I’ve started work on the second batch of assignments. They’re getting a week each, starting with Sociology. At this point, the optimal arrangement seems to be to use three evenings a week, plus about 4-5 hours one day of the weekend, for study. That can be new material, or assignment work, although I suspect that the assignment work may run long for Sociology.
This one comes in two parts; the first is a discussion section via Moodle with six contributions of 150 words each. Two new posts on a broad topic, and two responses to other people’s posts, with the last two of either kind. I’ve done one original and two responses by now. Responses are harder, because I need to make some sort of salient point about a subject I probably know little, if anything about, and back it up with references of some kind.
The other part is an essay, on how a person’s gender and social class limit their life chances. 2100 words, and normally, I can get my points across concisely enough, I fear the word limit on this one. Thus far I have a reference list – four papers, five books, apart from the course texts – an outline plan, and an introduction and conclusion written. Both written sections will probably change once the main content gets under way, but that’s ok.
It’s a very broad topic, so there’s plenty of reading available. Annoyingly, despite the thousands of online journals I can reach, one particularly useful looking article in Sociology (Oxford) seems only to be available in hard copy, and not on loan. I have a massive preference for etext of whatever kind, for three reasons: I don’t have to physically go to the library, I can cut and paste my quotes, and I can use text searches. I can probably get along without that article for now, or get a photocopy of it, but it’s frustrating to run into the limits of the online world. I suspect that this is only the first time, though.
Insomnia
I’m sitting down to write this post at five minutes to three on Sunday night. Tomorrow is a bank holiday, and the only appointment I have is to go and look at a potential new allotment in the afternoon, so I’m not worried about sleeping. Not that I’m ordinarily worried about sleeping – I only get insomnia when I’m well rested. I’m well rested because I’ve been taking it easy on the study front in the last week. And I’ve been taking it easy because the last lot of assignments pretty much knocked me out.

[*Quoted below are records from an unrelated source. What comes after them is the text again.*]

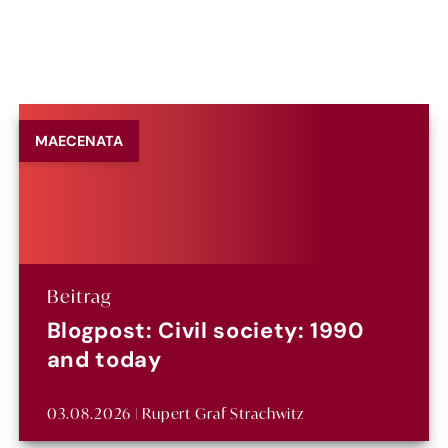
MAECENATA
Beitrag
Blogpost: Civil society: 1990
and today
03.08.2026 | Rupert Graf Strachwitz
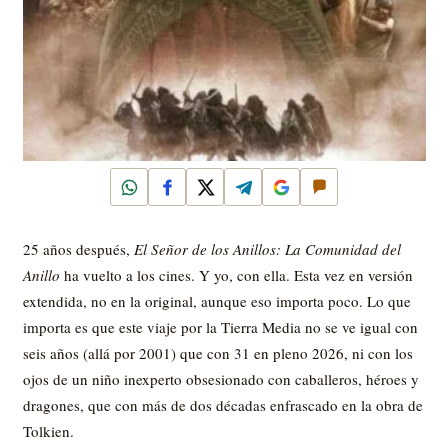
WhatsApp
Facebook
X
Telegram
Google
Comentar
25 años después,
El Señor de los Anillos: La Comunidad del
Anillo
ha vuelto a los cines. Y yo, con ella. Esta vez en versión
extendida, no en la original, aunque eso importa poco. Lo que
importa es que este viaje por la Tierra Media no se ve igual con
seis años (allá por 2001) que con 31 en pleno 2026, ni con los
ojos de un niño inexperto obsesionado con caballeros, héroes y
dragones, que con más de dos décadas enfrascado en la obra de
Tolkien.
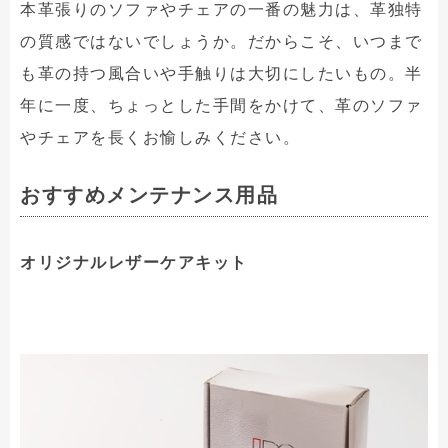
本革張りのソファやチェアの一番の魅力は、革独特
の質感ではないでしょうか。だからこそ、いつまで
も革の持つ風合いや手触りは大切にしたいもの。半
年に一度、ちょっとした手間をかけて、革のソファ
やチェアを長くお愉しみください。
おすすめメンテナンス用品
オリジナルレザーケアキット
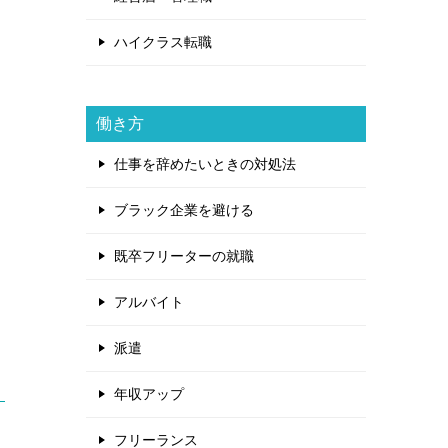
ハイクラス転職
働き方
仕事を辞めたいときの対処法
ブラック企業を避ける
既卒フリーターの就職
アルバイト
派遣
年収アップ
フリーランス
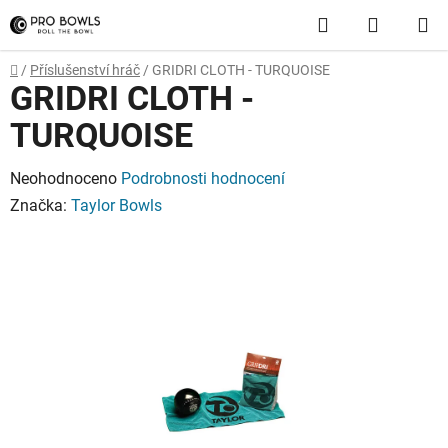
Přejít
Hledat
NÁKUP
na
obsah
KOŠÍK
Domů
/
Příslušenství hráč
/
GRIDRI CLOTH - TURQUOISE
GRIDRI CLOTH -
TURQUOISE
Průměrné
Neohodnoceno
Podrobnosti hodnocení
hodnocení
Značka:
Taylor Bowls
produktu
je
0,0
z
5
hvězdiček.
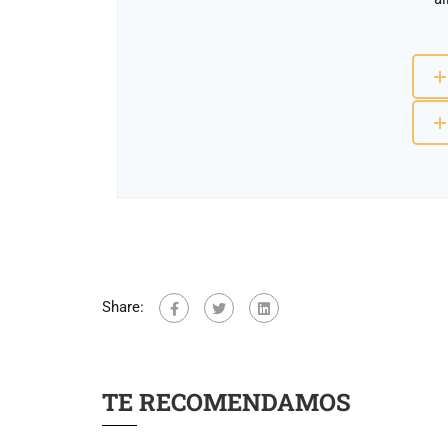
Share:
TE RECOMENDAMOS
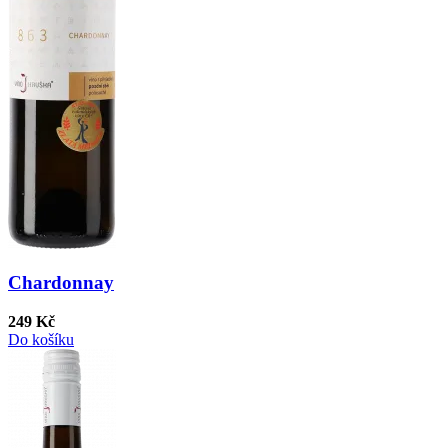
Chardonnay
249 Kč
Do košíku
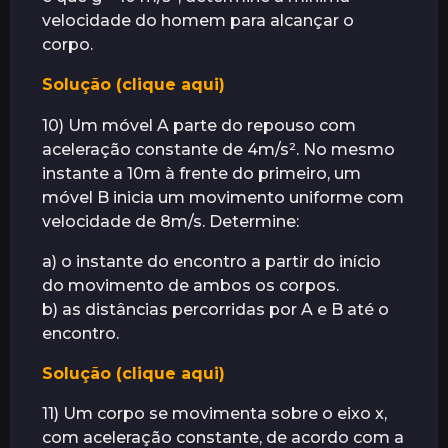
velocidade do homem para alcançar o
corpo.
Solução (clique aqui)
10) Um móvel A parte do repouso com
aceleração constante de 4m/s². No mesmo
instante a 10m à frente do primeiro, um
móvel B inicia um movimento uniforme com
velocidade de 8m/s. Determine:
a) o instante do encontro a partir do início
do movimento de ambos os corpos.
b) as distâncias percorridas por A e B até o
encontro.
Solução (clique aqui)
11) Um corpo se movimenta sobre o eixo x,
com aceleração constante, de acordo com a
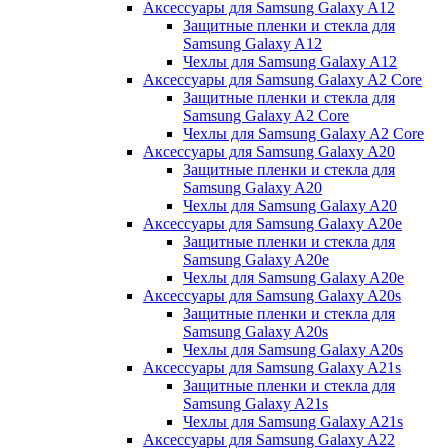
Аксессуары для Samsung Galaxy A12
Защитные пленки и стекла для
Samsung Galaxy A12
Чехлы для Samsung Galaxy A12
Аксессуары для Samsung Galaxy A2 Core
Защитные пленки и стекла для
Samsung Galaxy A2 Core
Чехлы для Samsung Galaxy A2 Core
Аксессуары для Samsung Galaxy A20
Защитные пленки и стекла для
Samsung Galaxy A20
Чехлы для Samsung Galaxy A20
Аксессуары для Samsung Galaxy A20e
Защитные пленки и стекла для
Samsung Galaxy A20e
Чехлы для Samsung Galaxy A20e
Аксессуары для Samsung Galaxy A20s
Защитные пленки и стекла для
Samsung Galaxy A20s
Чехлы для Samsung Galaxy A20s
Аксессуары для Samsung Galaxy A21s
Защитные пленки и стекла для
Samsung Galaxy A21s
Чехлы для Samsung Galaxy A21s
Аксессуары для Samsung Galaxy A22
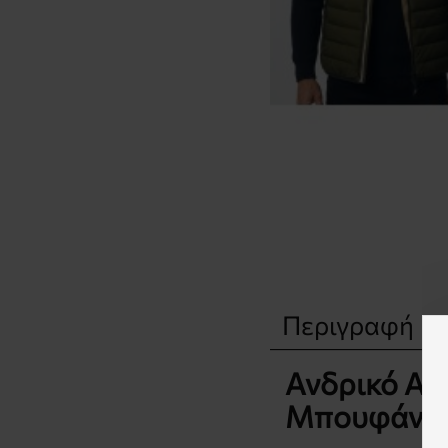
Περιγραφή
Ανδρικό Αμά
Μπουφάν –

I mean that in a more literal sense than usual; there were three assignments to do, two with the deadline on the same day, one a week later. I powered through them, doing research and planning on weekday evenings, and writing each assignment in a burst over a weekend. I cleared the last assignment at 17:30 or so on a Saturday evening, when it was due at midnight on Monday. And then I just about made it up the stairs to collapse and sleep for an hour. I woke up to one of the cats sitting on my chest and poking me in the face; something she only does when I haven’t woken up for any lesser motions, like the nose under the hand, or the loud purr in the ear. I reckon if she hadn’t woken me, I would have slept through to morning.

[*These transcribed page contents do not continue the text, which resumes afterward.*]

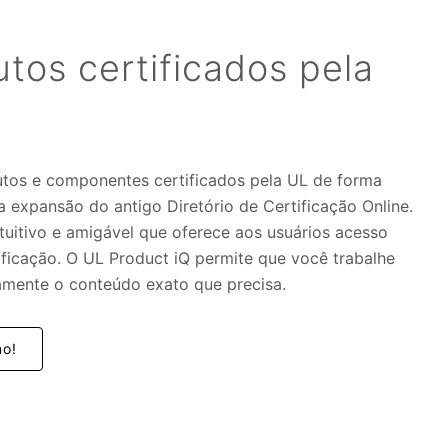
tos certificados pela
utos e componentes certificados pela UL de forma
a expansão do antigo Diretório de Certificação Online.
tuitivo e amigável que oferece aos usuários acesso
ificação. O UL Product iQ permite que você trabalhe
amente o conteúdo exato que precisa.
mo!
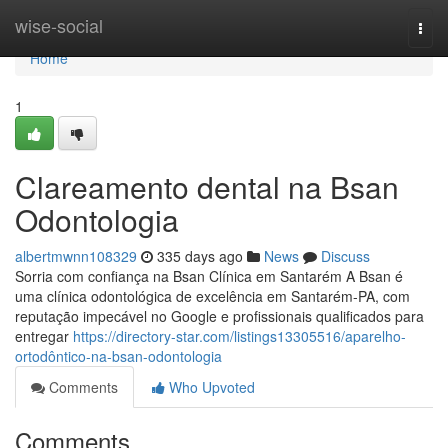
Home
wise-social
Togg
navi
Home
1
Clareamento dental na Bsan
Odontologia
albertmwnn108329
335 days ago
News
Discuss
Sorria com confiança na Bsan Clínica em Santarém A Bsan é
uma clínica odontológica de excelência em Santarém-PA, com
reputação impecável no Google e profissionais qualificados para
entregar
https://directory-star.com/listings13305516/aparelho-
ortodôntico-na-bsan-odontologia
Comments
Who Upvoted
Comments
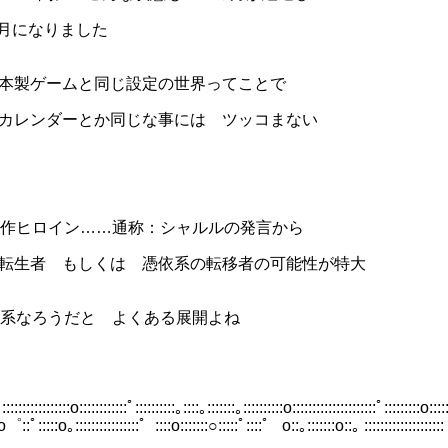
りました
じ設定の世界ってことで
には ツッコまない
……通称：シャルルの発言から
しくは 憑依系の転移者の可能性が特大
だと よくある展開よね
:::::::::::::::::o::::::::::::ﾟ::::::::::｡::::｡:::::::｡::::::::::o:::::::::::::::::::::ﾟ:::::::::o:::::
:ﾟ:::::o｡::::::::::::::::゜::::o:::::::○:::::ﾟ::::゜ o::｡:::::::o::｡ ::::::::::::::::::::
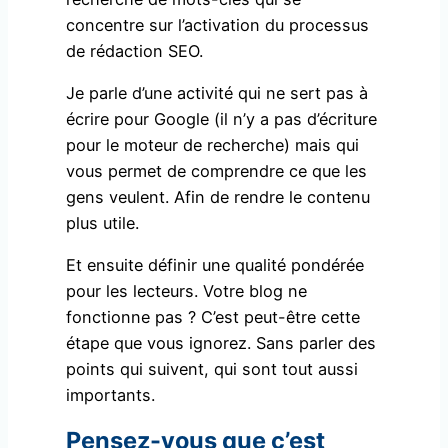
concentre sur l’activation du processus
de rédaction SEO.
Je parle d’une activité qui ne sert pas à
écrire pour Google (il n’y a pas d’écriture
pour le moteur de recherche) mais qui
vous permet de comprendre ce que les
gens veulent. Afin de rendre le contenu
plus utile.
Et ensuite définir une qualité pondérée
pour les lecteurs. Votre blog ne
fonctionne pas ? C’est peut-être cette
étape que vous ignorez. Sans parler des
points qui suivent, qui sont tout aussi
importants.
Pensez-vous que c’est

Exams are in a little over a month. I haven’t finished out the course materials yet, but I’m reasonably confident of doing well enough in them – I can deal with just about any question the literature course can throw at me, I can talk around points and principles well enough to pass the sociology exam, I think, and I intend to have a few select areas of the history course very thoroughly memorised before I set foot in the test hall – which will, conveniently, be here in Maynooth, not in the harder-to-reach DCU. Besides, for these exams, I really only need to pass; the assignments count for half my final mark in the modules, and the modules themselves don’t – can’t – count toward the final result of the degree.
I’m a little puzzled by the exhaustion reaction to the assignments. I didn’t feel, at the time, as though I was putting in vast amounts of work, and indeed, I did a lot of mining in Wurm Online in the background while I researched and structured and planned the essays. But it’s pretty clear from the resulting sleepiness, and from the fact that I dreamt in weird combinations of CSO statistics, south-west India in the 90s, and Enlightenment-era Russia for a few nights that they were weighing more heavily on the psyche than I knew.
I’m expecting the exams to have similar effects, but I reckon that’s a fair price.